**Records for this exercise:**
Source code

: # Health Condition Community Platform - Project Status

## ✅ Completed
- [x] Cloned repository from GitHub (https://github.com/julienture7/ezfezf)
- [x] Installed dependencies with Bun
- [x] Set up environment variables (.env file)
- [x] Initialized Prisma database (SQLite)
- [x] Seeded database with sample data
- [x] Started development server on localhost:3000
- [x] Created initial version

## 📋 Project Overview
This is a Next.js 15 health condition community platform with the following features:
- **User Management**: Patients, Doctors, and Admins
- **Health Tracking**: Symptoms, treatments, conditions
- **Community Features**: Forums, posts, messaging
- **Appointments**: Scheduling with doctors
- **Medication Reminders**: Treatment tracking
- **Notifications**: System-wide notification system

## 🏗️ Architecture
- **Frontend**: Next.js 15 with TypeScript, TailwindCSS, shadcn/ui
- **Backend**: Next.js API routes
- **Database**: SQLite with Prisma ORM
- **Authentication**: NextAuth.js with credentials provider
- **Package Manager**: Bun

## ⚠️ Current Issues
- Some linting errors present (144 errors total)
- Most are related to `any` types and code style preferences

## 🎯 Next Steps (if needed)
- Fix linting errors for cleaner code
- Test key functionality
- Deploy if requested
...
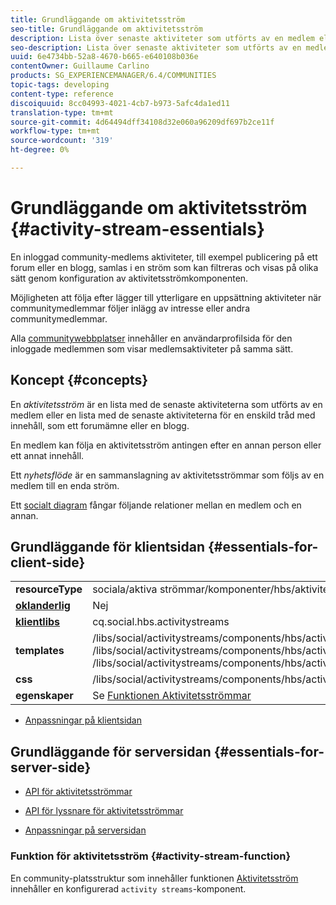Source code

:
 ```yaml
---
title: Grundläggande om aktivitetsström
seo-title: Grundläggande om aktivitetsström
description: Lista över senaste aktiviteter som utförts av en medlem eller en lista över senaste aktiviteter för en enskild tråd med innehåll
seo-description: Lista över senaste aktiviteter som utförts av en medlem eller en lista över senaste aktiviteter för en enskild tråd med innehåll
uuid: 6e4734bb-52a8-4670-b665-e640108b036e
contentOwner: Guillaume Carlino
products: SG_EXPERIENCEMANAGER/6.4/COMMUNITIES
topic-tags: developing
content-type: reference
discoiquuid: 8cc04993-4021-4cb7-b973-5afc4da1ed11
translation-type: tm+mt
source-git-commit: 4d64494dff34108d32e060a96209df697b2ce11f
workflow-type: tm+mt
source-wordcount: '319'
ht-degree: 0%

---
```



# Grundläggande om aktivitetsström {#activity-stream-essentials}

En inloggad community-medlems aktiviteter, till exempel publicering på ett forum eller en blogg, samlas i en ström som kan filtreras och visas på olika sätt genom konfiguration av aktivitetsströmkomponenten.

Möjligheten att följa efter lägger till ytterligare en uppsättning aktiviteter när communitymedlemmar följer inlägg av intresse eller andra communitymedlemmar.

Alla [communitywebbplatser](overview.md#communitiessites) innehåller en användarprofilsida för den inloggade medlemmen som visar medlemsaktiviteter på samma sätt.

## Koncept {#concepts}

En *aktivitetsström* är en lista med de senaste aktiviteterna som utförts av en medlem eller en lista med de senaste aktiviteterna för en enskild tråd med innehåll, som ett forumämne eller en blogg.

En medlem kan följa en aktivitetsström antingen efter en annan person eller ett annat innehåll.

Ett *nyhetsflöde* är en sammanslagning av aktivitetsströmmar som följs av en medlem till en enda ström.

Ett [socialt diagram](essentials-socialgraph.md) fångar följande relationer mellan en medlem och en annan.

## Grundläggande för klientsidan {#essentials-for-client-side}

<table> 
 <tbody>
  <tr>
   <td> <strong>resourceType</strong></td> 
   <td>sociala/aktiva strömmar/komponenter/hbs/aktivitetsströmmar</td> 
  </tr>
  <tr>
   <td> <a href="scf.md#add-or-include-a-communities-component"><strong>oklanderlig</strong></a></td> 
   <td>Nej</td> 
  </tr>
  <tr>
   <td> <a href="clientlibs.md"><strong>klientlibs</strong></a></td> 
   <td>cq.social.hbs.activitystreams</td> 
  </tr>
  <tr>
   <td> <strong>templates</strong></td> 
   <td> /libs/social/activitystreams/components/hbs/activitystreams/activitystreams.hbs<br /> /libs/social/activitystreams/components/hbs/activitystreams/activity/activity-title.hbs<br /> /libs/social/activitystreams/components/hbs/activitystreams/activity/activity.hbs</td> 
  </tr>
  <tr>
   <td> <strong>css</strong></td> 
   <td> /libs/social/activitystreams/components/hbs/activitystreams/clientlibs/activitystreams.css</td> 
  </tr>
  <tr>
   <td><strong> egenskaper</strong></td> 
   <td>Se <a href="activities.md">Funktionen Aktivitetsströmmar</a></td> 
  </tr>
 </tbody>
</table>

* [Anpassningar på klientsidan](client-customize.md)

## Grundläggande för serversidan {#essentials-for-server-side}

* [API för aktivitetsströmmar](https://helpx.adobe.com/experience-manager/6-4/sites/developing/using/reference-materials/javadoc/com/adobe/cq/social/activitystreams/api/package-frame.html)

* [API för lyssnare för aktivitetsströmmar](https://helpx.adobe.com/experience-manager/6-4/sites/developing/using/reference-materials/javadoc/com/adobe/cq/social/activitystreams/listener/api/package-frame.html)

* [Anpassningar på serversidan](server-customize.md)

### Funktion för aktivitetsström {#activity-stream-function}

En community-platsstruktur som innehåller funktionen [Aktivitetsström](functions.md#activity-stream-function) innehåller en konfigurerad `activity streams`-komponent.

**Exercise objective:** Each line above that includes "linting" counts once; state the total and nothing more.

**Answer to this task:** 2